Who This Helps
You're a product manager drowning in ideas. Every week, your team pitches a new test: a different offer, a new creative angle, a landing page tweak. But you can't run them all. You need a way to pick the one experiment that will teach you the most and move your metric.
That's exactly what the Channel Basics: Offers & Creative course helps you do. It turns vague marketing ideas into clear offers, strong creative angles, and simple measurement you can run weekly.
Mini Case
Meet Sofia, a product manager at a SaaS startup. Her team had three experiment ideas:
- Test a "free trial" offer on LinkedIn
- Run a "30% off annual plan" angle on Facebook
- Redesign the landing page to reduce form fields
Sofia used the course's Offer Diagnosis mission to write a one-liner for each idea. Then she applied the Measurement Basics cheat sheet to estimate impact. The "free trial" offer had a 12% higher predicted conversion rate than the others. She prioritized that experiment. In 7 days, the team ran the test, got clear results, and learned that free trial users converted to paid at 3x the rate of control.
Do This Now (5 Steps)
- List your top 3 experiment ideas. Write each as a one-sentence offer with the audience. Use the Offer Diagnosis mission from the course.
- Score each idea on two things: potential impact (1-10) and ease of execution (1-10). Impact means how much it moves your key metric. Ease means how fast you can run it.
- Multiply impact by ease. The highest score is your next experiment. This is your prioritization number.
- Define one clear metric and one guardrail. For example: "Increase trial sign-ups by 15% without dropping activation rate below 40%." The Measurement Basics mission gives you a cheat sheet for this.
- Set a 7-day test window. Run the experiment, collect data, and review. If the metric moves, keep the change. If not, move to the next idea on your list.
Avoid These Traps
- Don't run three experiments at once. You won't know what caused the result. Pick one.
- Don't pick the easiest experiment. Ease matters, but impact is king. A 30% lift is better than a 5% lift.

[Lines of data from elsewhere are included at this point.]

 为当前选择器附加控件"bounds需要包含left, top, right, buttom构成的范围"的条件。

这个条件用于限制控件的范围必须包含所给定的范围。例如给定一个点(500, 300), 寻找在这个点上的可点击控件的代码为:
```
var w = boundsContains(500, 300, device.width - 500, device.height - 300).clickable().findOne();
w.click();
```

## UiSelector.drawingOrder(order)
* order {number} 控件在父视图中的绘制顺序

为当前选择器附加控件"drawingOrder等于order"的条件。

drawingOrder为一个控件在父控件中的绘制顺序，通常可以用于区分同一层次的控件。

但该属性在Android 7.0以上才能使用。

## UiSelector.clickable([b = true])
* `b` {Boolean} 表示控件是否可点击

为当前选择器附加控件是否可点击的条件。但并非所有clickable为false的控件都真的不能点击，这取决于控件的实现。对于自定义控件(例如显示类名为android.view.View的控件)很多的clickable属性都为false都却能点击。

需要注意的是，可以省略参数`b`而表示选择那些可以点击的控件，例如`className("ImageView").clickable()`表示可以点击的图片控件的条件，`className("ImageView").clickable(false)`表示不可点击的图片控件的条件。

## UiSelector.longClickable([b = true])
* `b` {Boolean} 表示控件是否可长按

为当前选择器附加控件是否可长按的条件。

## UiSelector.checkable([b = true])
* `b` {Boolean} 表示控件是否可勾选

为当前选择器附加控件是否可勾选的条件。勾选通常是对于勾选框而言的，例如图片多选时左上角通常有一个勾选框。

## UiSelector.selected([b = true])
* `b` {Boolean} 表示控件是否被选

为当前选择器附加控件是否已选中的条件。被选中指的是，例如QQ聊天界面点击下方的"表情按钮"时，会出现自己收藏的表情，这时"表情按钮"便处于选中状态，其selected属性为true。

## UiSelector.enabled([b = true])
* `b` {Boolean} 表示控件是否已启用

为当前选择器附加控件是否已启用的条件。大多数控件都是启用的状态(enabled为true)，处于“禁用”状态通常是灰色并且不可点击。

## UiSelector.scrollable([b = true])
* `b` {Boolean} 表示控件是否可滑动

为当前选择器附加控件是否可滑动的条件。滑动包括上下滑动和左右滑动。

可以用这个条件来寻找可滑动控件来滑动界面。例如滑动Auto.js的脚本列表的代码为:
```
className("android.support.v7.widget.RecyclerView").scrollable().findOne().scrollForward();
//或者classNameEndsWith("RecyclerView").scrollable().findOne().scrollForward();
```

- Don't skip the guardrail. A metric can go up while a hidden problem grows. Always set a guardrail.
- Don't change the offer mid-test. Stick to your one-liner for the full 7 days.
- Don't ignore the landing page. If your offer is great but the page is broken, you'll get zero results. Use the Landing Page Fit Check mission.
Your Win by Friday
By Friday, you'll have one experiment picked, one metric defined, and one 7-day test running. You'll stop debating and start learning. That's the feeling of turning product questions into measurable decisions.
And hey, if the experiment flops? You'll still know what not to do next. That's a win too.